Copy the lines of the records from the one containing "pose: elev=124.6 azim=225.8" through the one containing "Dot at: (306, 290)", both included. Leave the pictures out.

(Dataset records)
== == ==
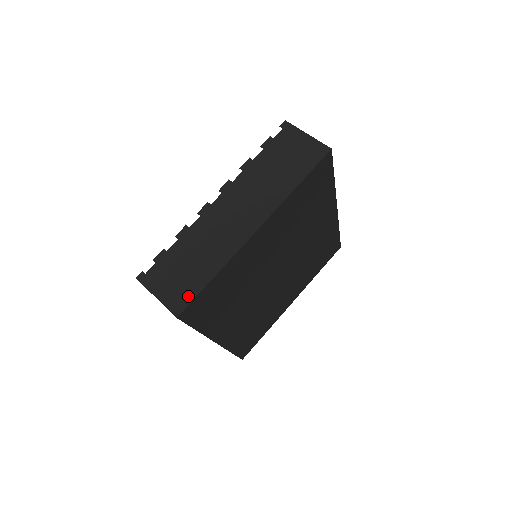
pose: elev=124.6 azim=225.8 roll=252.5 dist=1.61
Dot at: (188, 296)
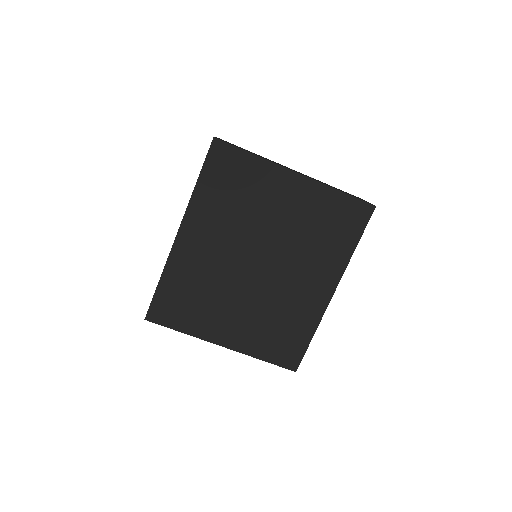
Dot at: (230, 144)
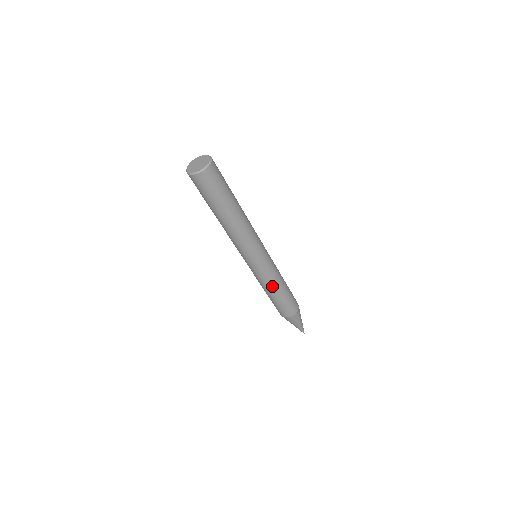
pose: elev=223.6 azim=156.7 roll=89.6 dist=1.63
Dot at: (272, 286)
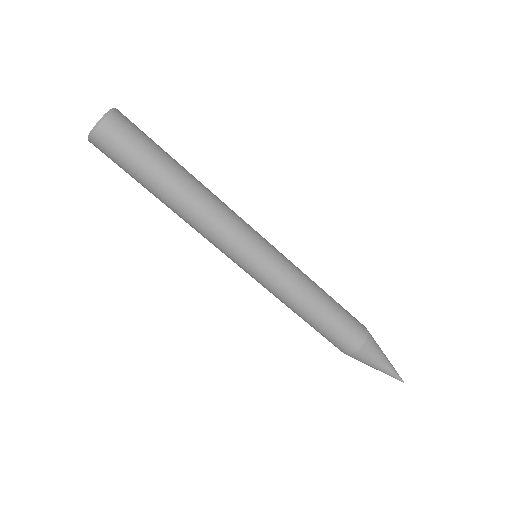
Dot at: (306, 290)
== == ==
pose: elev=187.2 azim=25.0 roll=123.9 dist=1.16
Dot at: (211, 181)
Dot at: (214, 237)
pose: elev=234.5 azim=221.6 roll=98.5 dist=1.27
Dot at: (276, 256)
== == ==
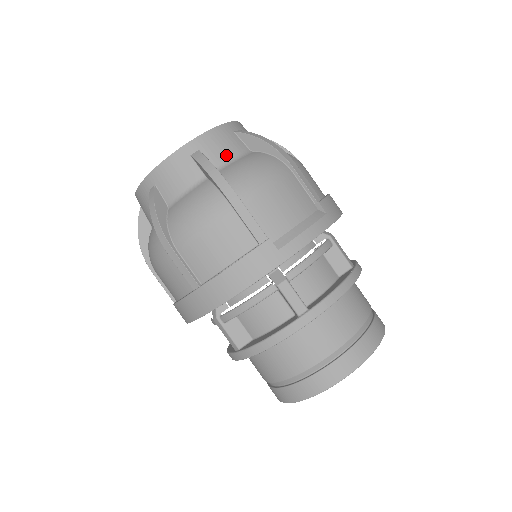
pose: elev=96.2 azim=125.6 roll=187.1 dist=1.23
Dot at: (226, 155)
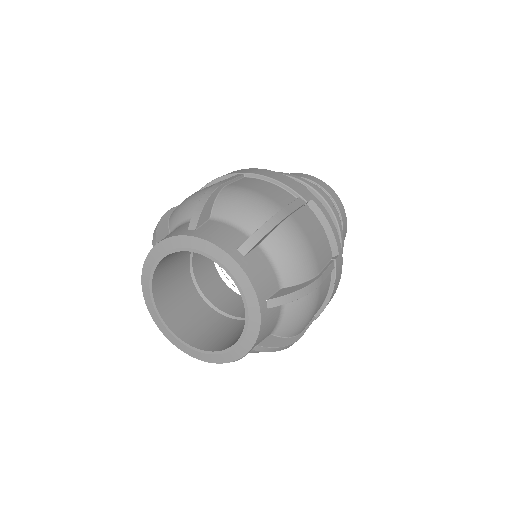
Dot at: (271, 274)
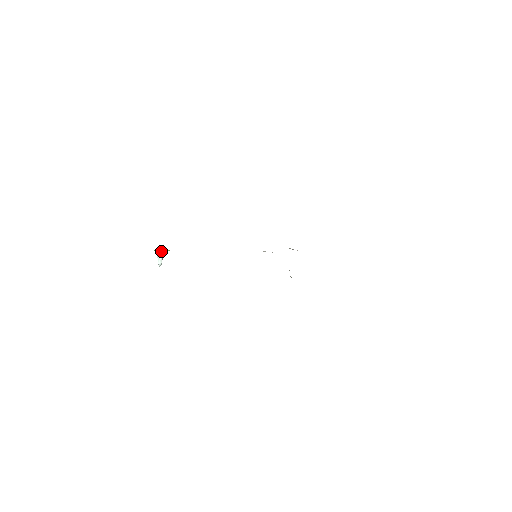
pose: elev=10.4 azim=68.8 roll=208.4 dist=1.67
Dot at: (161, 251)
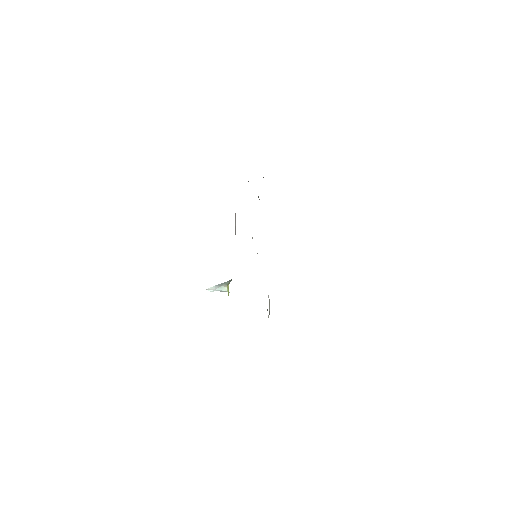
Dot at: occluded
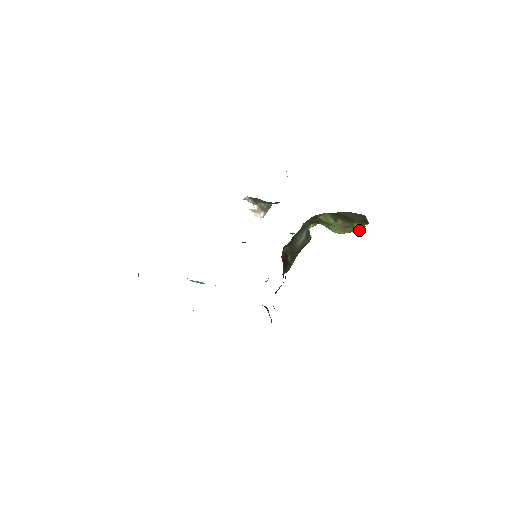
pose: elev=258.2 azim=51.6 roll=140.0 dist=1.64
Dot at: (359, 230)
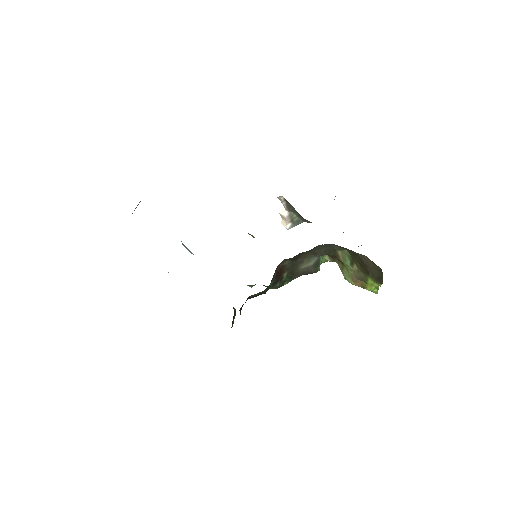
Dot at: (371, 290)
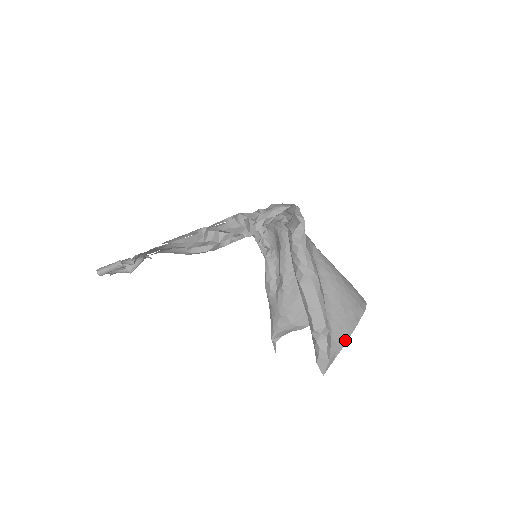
== == ==
(Result for this task)
pose: elev=124.6 azim=225.8 roll=252.5 dist=1.61
Dot at: (188, 296)
Dot at: (230, 144)
pose: elev=223.6 azim=156.7 roll=89.6 dist=1.63
Dot at: (272, 286)
Dot at: (306, 290)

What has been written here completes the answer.